→ Objectives
(1) Which claim numbers does the heat exchanger text propose in its summary? Give each number with the subject that claim covers.
(2) Copy word for word the part of the heat exchanger text that begins at the words "Solutions which are" and stops after "be made possible.".

→ Text extract
As a further example, DE 10 2010 005216 A1 discloses a shell-and-tube heat exchanger with tube bases which are divided into two parts and made of plastics material, between which an intermediate plate is arranged. Compound sleeves can be inserted into the through-bores in the intermediate plate.
Solutions which are already known have the disadvantage that they require high complexity in design terms and yet the long-term stability of the seal is not always guaranteed.

SUMMARY OF THE INVENTION

Therefore it is an object of the invention to make possible a shell-and-tube heat exchanger in which at least some of the above-mentioned disadvantages are reduced. In particular, as simple a design as possible with as reliable a sealing action as possible should be made possible.
Therefore a tube base according to claim 1, a shell-and-tube heat exchanger according to claim 11, a method according to claim 14 and a use according to claim 15 are proposed. Further advantageous aspects are represented in the dependent claims, the drawings and the following description.
According to one aspect of the invention, a tube base for a shell-and-tube heat exchanger is made available. The tube base comprises a first tube base plate with a core and plastics sheathing surrounding the core, a second tube base plate made of a temperature-resistant material (for example a graphite or ceramic plate), and a third tube base plate with a core and plastics sheathing surrounding the core.
The first, second and third tube base plate are stacked to form a stack, wherein the second tube base plate is arranged as an intermediate plate between the first and the third tube base plate (20, 40), so that a first surface of the second tube base plate is directed towards the first tube base plate and an opposite second surface of the second tube base plate is directed towards the third tube base plate.
The stack has at least one through-opening for receiving a respective tube of the shell-and-tube heat exchanger. The tube base further has for each of the at least one through-openings: at least one sealing ring each for sealing the respective tube, and at least one seal seat each for receiving the at least one sealing ring, wherein the seal seat is an indentation in the second tube base plate which surrounds the respective through-opening directly in ring-like manner.

→ Data entries

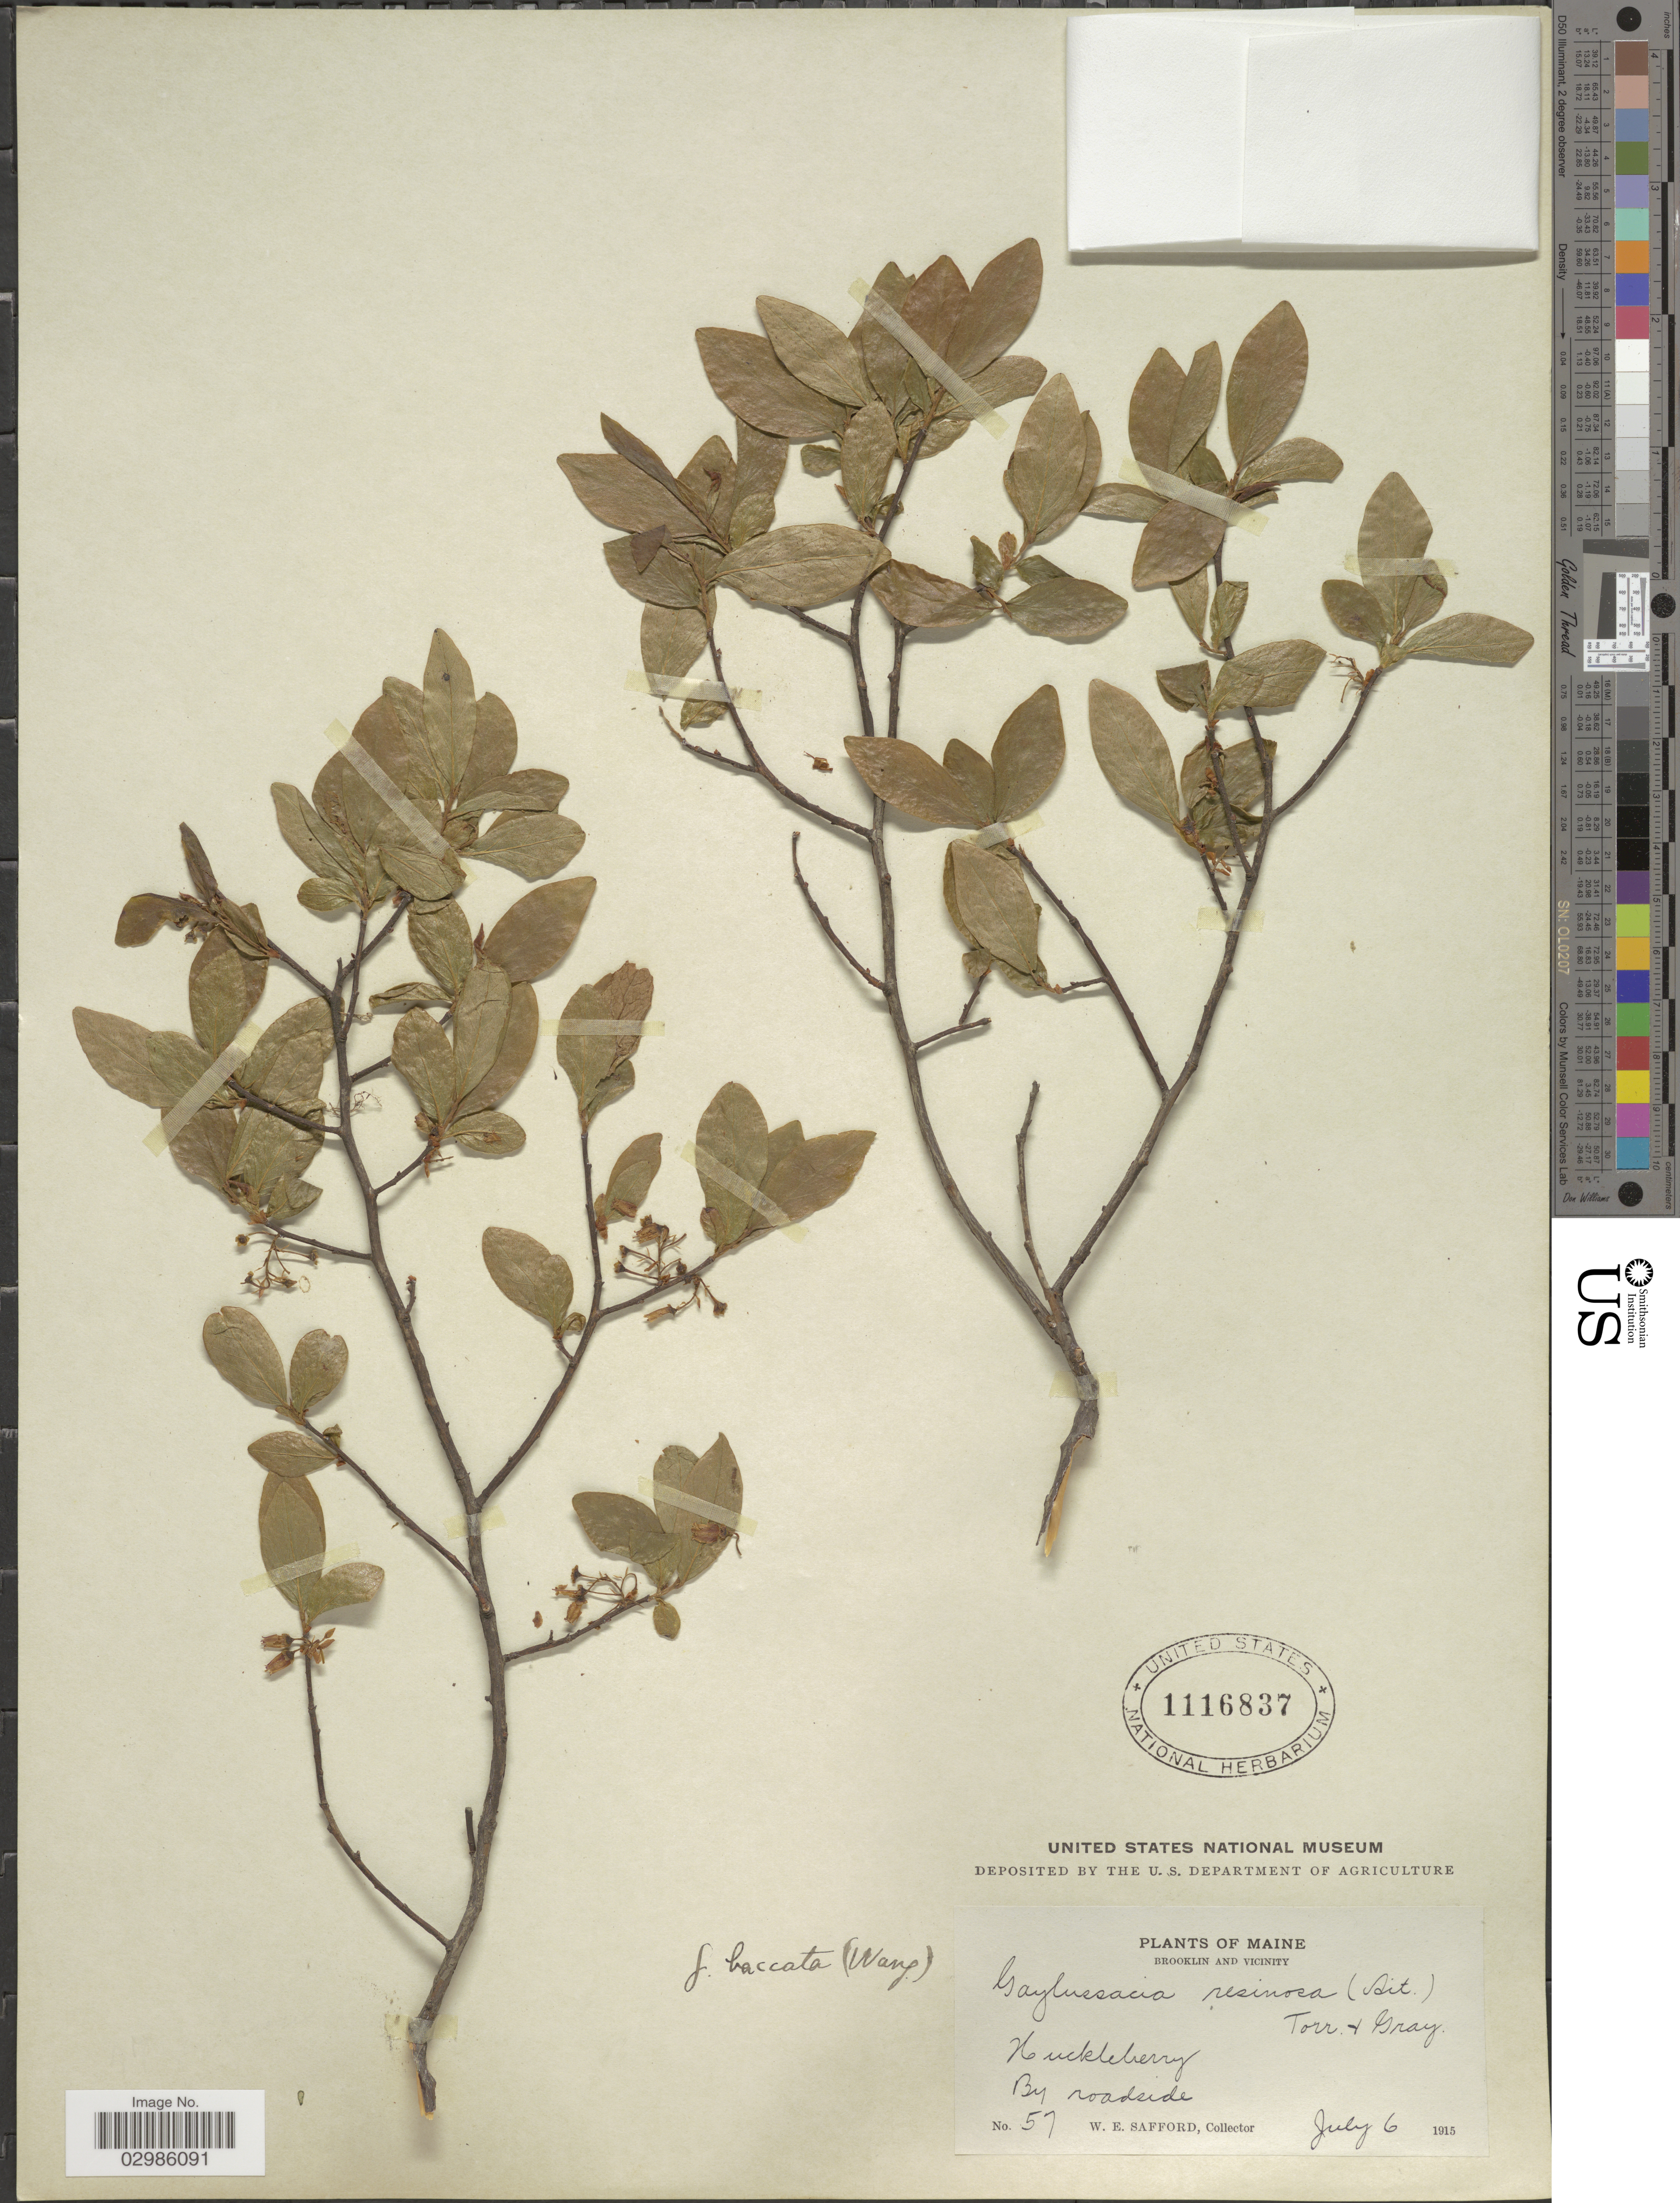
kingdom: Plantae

--

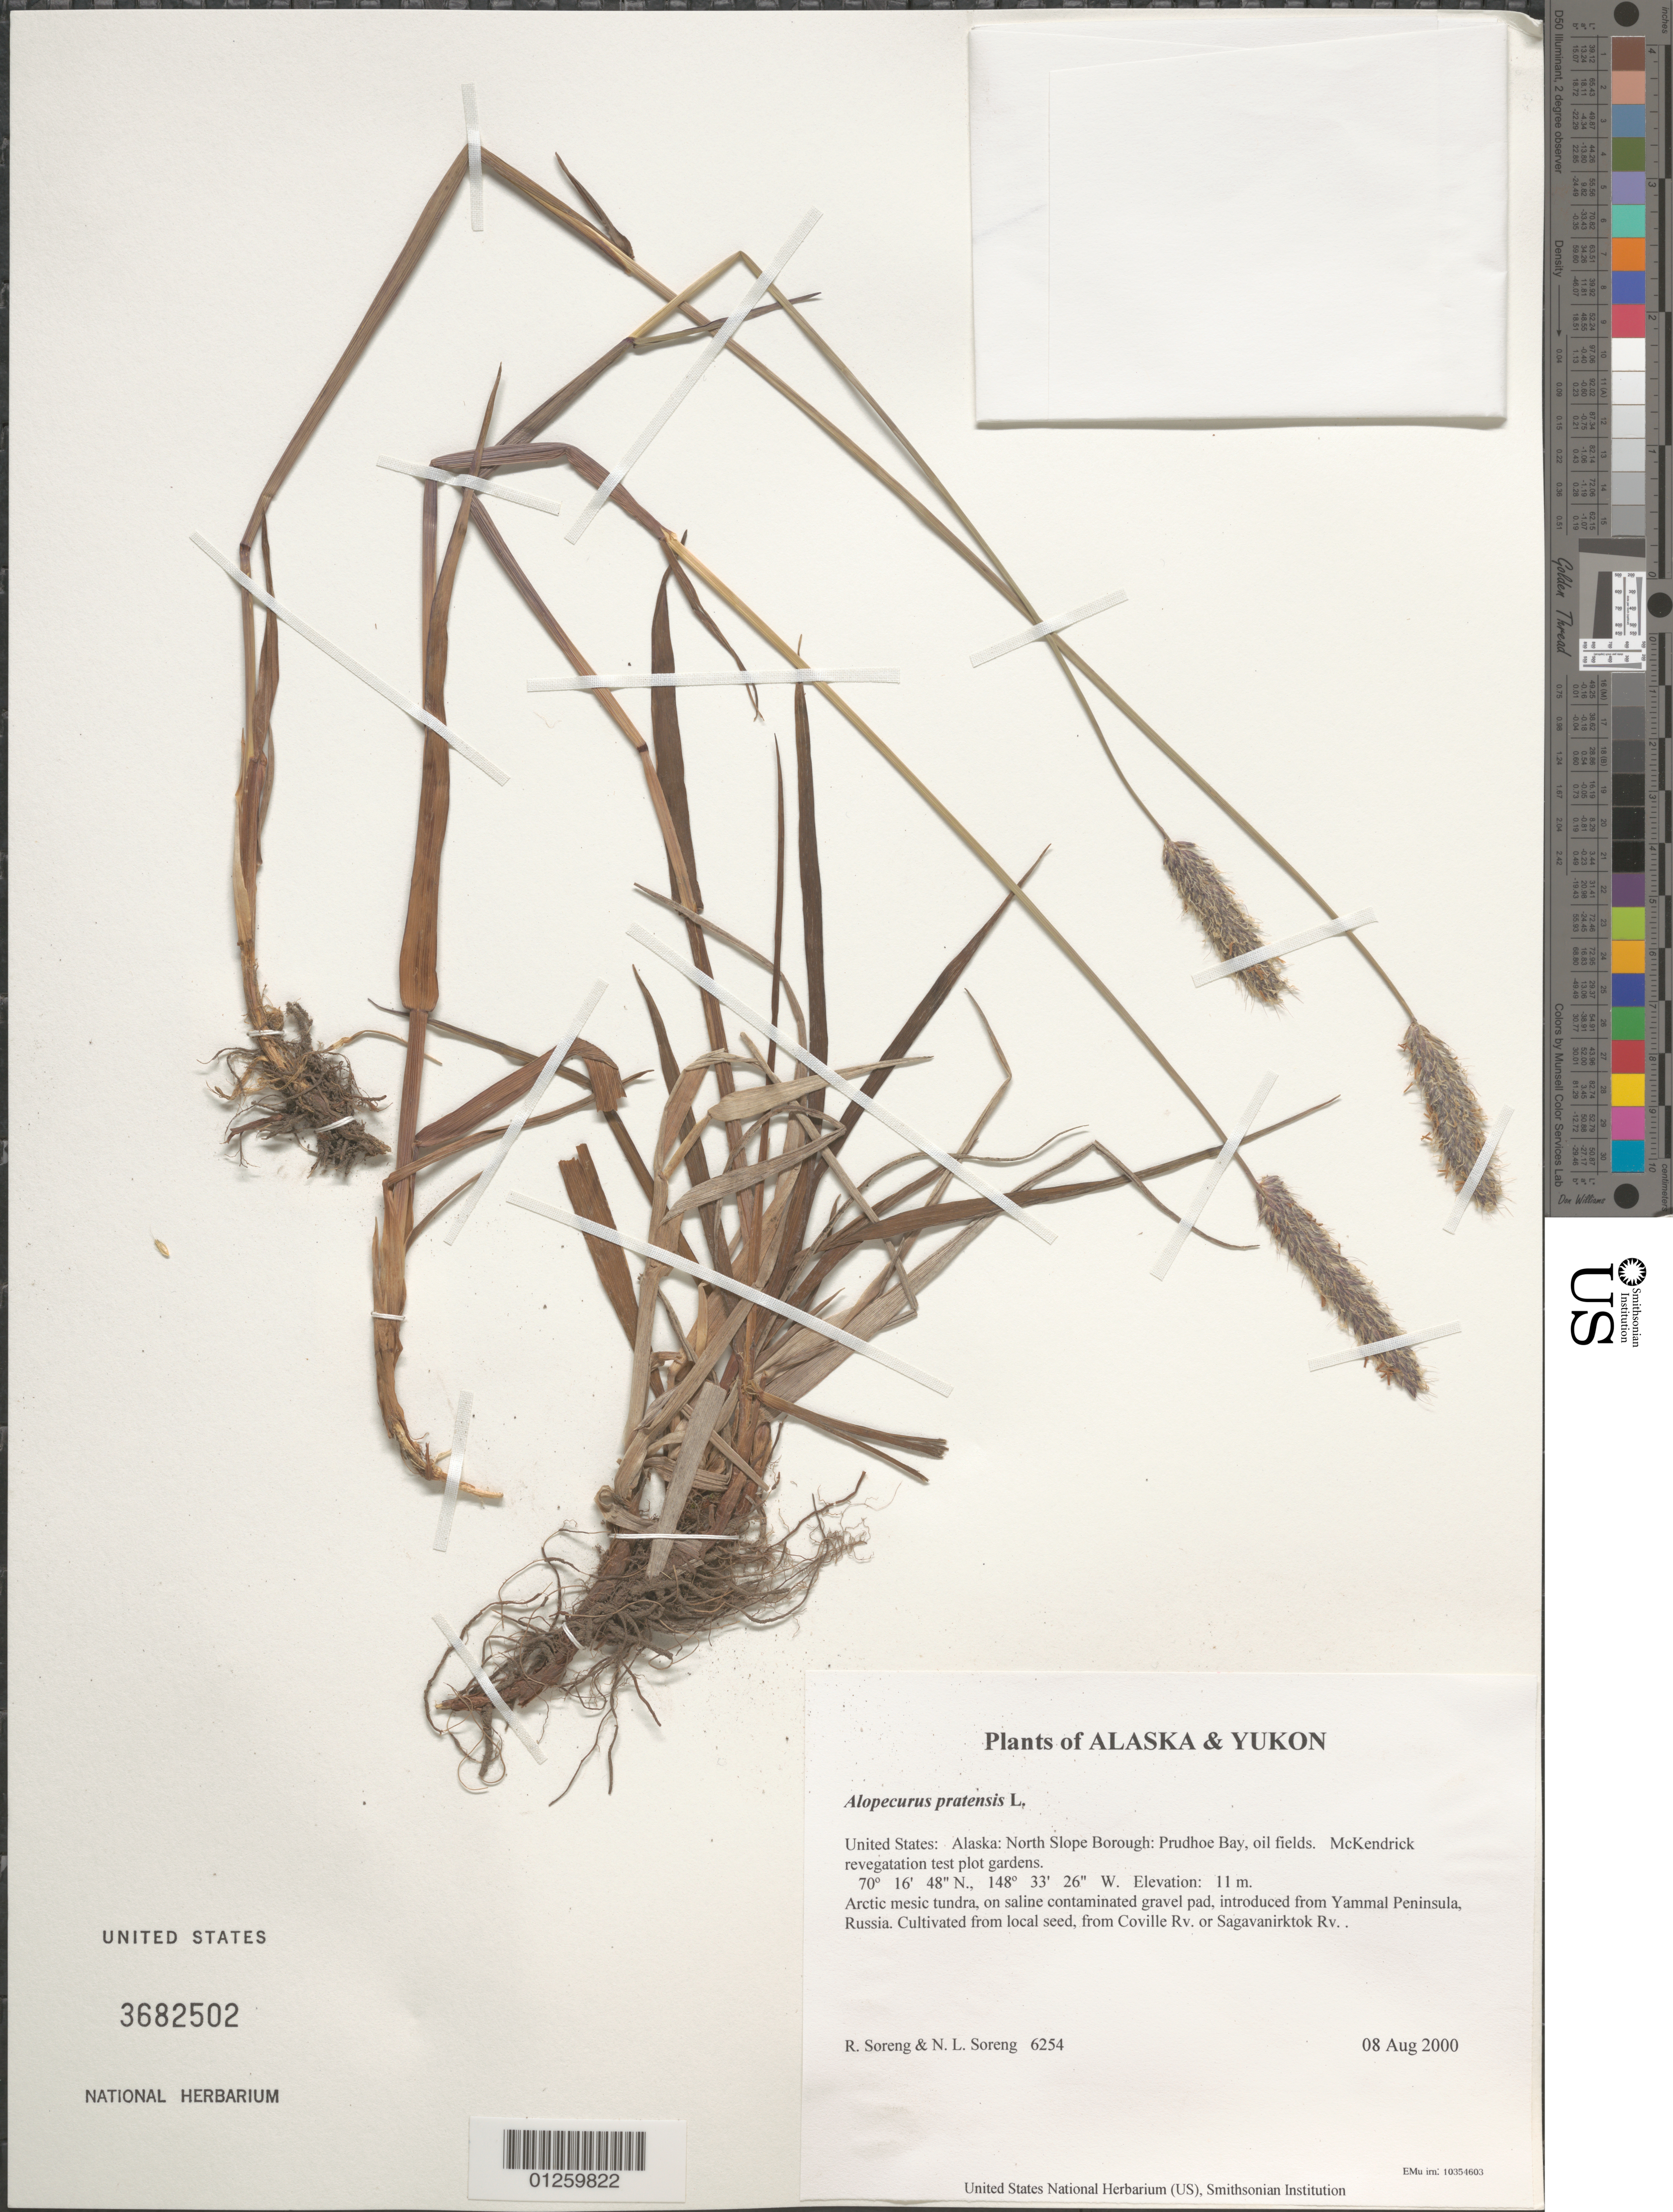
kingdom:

→ Solutions to the exercise
(1)
Claim 1: a tube base
Claim 11: a shell-and-tube heat exchanger
Claim 14: a method
Claim 15: a use

(2)
Solutions which are already known have the disadvantage that they require high complexity in design terms and yet the long-term stability of the seal is not always guaranteed.

SUMMARY OF THE INVENTION

Therefore it is an object of the invention to make possible a shell-and-tube heat exchanger in which at least some of the above-mentioned disadvantages are reduced. In particular, as simple a design as possible with as reliable a sealing action as possible should be made possible.